Falcon 4 Entertainment: Week of January 31


Falcon 4 Entertainment Graphic

Taylor Mcfarland and Taylor Mcfarland


‘Friday’ (1995)

A vital film in black culture, “Friday” illustrates many nuances of living in the ‘hood’ in South-Central Los Angeles. Fired on his day off, Craig spends the day with his friend and neighborhood stoner, Smokey, who inadvertently puts both of their lives in danger due to a debt with an infamous drug dealer. With limited time to pay what is owed, Craig and Smokey plot and plan to come up with the funds in time, prompting a series of complications and incidents that make for an eventful, action-packed Friday. 


The Bluford Series

A collection of novels that illustrate the lives of young adults, this series describes the myriad of circumstances that encircle the experiences of young, black people. Between rendezvous with love, acts of violence, episodes of antagonism within friendships and family, and challenges with finding a place in the world, the series guides its reader in understanding the complexities of individual black lives, leading them on the tumultuous path through the characters’ adversity to the sweet destination of triumph. 

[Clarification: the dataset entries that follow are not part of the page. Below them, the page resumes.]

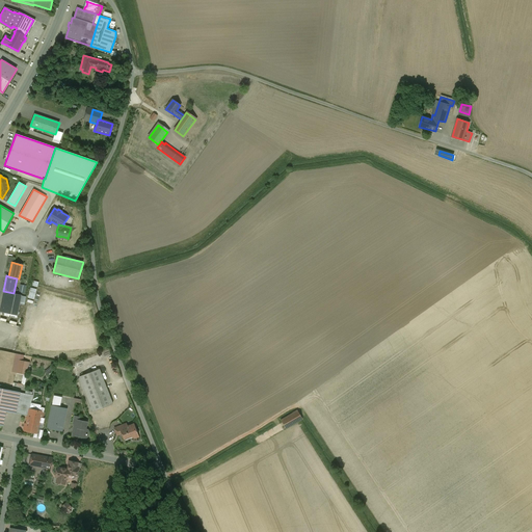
[(30,290),(36,292),(38,282),(32,280),(30,290)]
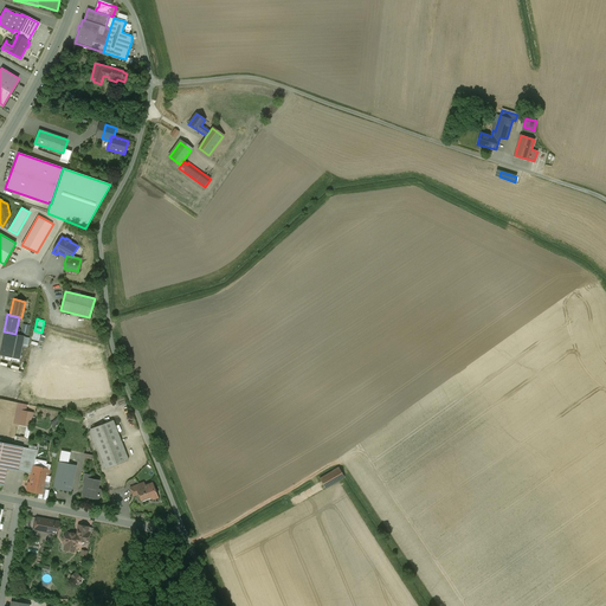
[(15,334),(4,331),(0,349),(0,355),(19,360),(24,336),(15,334)]
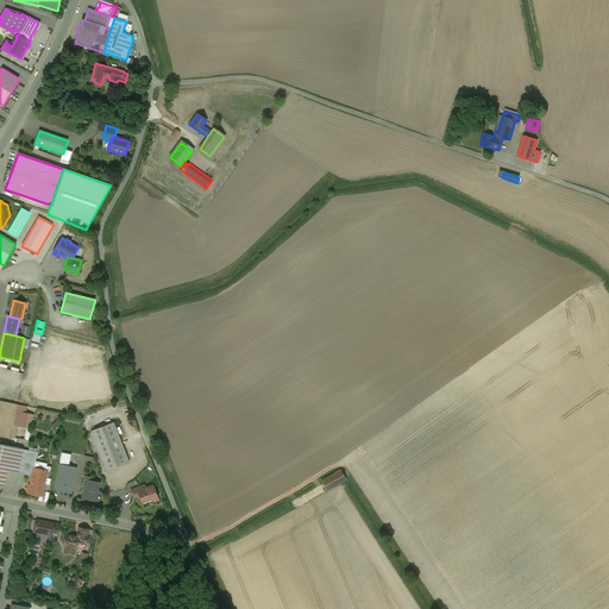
[(29,414),(23,413),(19,426),(26,428),(29,414)]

‘Living Single’ (1993-1998)

“Living Single” follows the lives of six young, black individuals in a brownstone in Brooklyn, New York. As Synclaire James has just moved in with her cousin, Khadijah James, and their childhood friend, Regine Hunter, the trio share an apartment that is frequented by their lawyer friend Maxine Shaw as well as their upstairs neighbors Overton Wakefield and Kyle Barker. The show comically explores the love interests and work lives of each character, from Regine’s unfading demand for a man with large pockets to Khadijah’s ambitious career as the editor and publisher of her own magazine, Flavor. 


‘CrazySexyCool’ by TLC

“CrazySexyCool” channels the sexuality of black women as T-Box, Left-Eye, and Chilli explore the intricacies of love, sex and relationships. Between the betrayal and deceit that frequent relationships and its ramifications as told in ‘Creep’ and the cautionary anecdotes surrounding the repercussions of ignorance and temptation described in ‘Waterfalls,’ TLC utilizes music to exude hope and optimism in weathering the storms that have the potential to bring sunny days.